Monstermoomin · 30/04/2023 06:57

Hoping someone can advise.

I was reading about the NHS pension as people are opting out due to cost of living crisis. I hasn't realised that the money you pay in isn't actually what you pay in.

You pay 9.8% for example of your monthly wage so this could be around £350, but, only 1/54th or 1.85% of your salary is paid into you pension pot. So for the above example, only £720 would be paid in per year despite having £4200 deducted for your pension.

So can someone explain to me where the remaining £3480 taken a year actually goes?!?

Thanks

OP posts:
ChessieFL · 30/04/2023 07:00

What you’re missing is that the pension accrued then gets paid every year for life once you retire.

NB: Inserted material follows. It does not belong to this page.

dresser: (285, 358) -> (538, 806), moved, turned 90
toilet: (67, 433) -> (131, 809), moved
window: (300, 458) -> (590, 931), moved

So if you’re retired for 20 years and get £720 each year that’s over £14000 and that doesn’t even take into account any inflation proofing. So that’s where the rest of the money (plus the employer’s contribution) goes!

nannynick · 30/04/2023 07:11

What you pay in goes to those who are claiming their pension. There is not pot of money, like there is with a Defined Contribution pension scheme. With a Defined Benefit scheme, you get paid a set amount (the benefit) for however long you live, not a pot of money from which you arrange to spend (drawdown) which runs out.

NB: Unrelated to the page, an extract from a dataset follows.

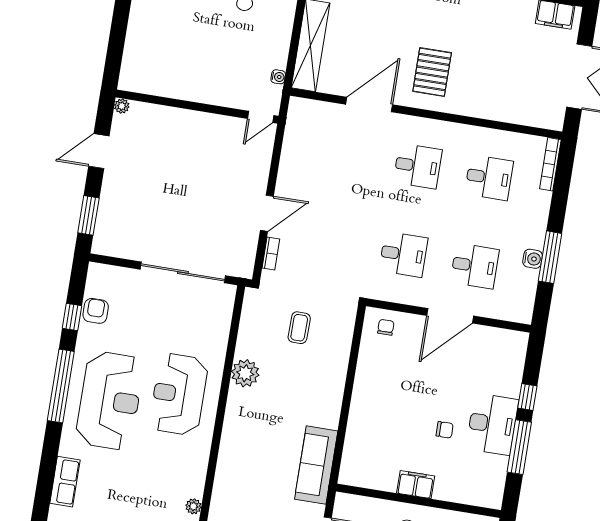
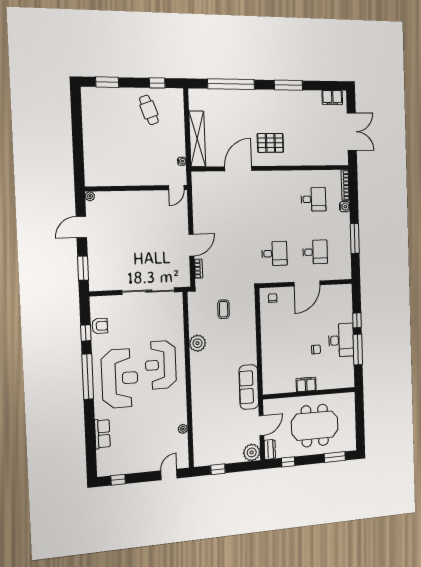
pallet: (432, 72) -> (270, 143), turned 90
desk: (418, 166) -> (273, 200), removed
water cooler: (533, 259) -> (345, 207), moved
armchair: (96, 311) -> (100, 326), turned 90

There are 3 different NHS schemes I think, maybe more if you counted each Trusts scheme separately. So different schemes have different rules and people may be a member of more than one scheme. Read the scheme rules for the scheme that applies to the situation. Later schemes are not as generous as older ones but a defined benefit scheme is still good to be in, as you do not know how long you will live following retirement.

Monstermoomin · 30/04/2023 07:13

@nannynick thanks that makes sense, I wasn't aware that's how it worked I thought there was a pot as such.

OP posts:
MarieG10 · 30/04/2023 07:20

Further to that. Yes the money paid in generates 740 every year you are retired. What's more, assuming g that is a salary if £40k, the contribution is £2889 after tax relief. So basically for everything you pit in, you receive a payment of 25% for every year your are retired. That increases with tax relief at 40%

Hence why opting out has to be a desperate move

beeswain · 30/04/2023 07:44

The 1/54th of salary is what you will receive as pension x however may years service. So, 25 years service at £25,000 (assuming no pay rises as the scheme is career average) will equal a pension of roughly £11,500 per year for life (25/54 x £25000). Of course over 25 years the career average is likely to rise with promotions/pay rises - this is just a calculation to show where the 1/54 comes from. The £720 figure you have on your TRS is how much your pension is worth now, if you retired today.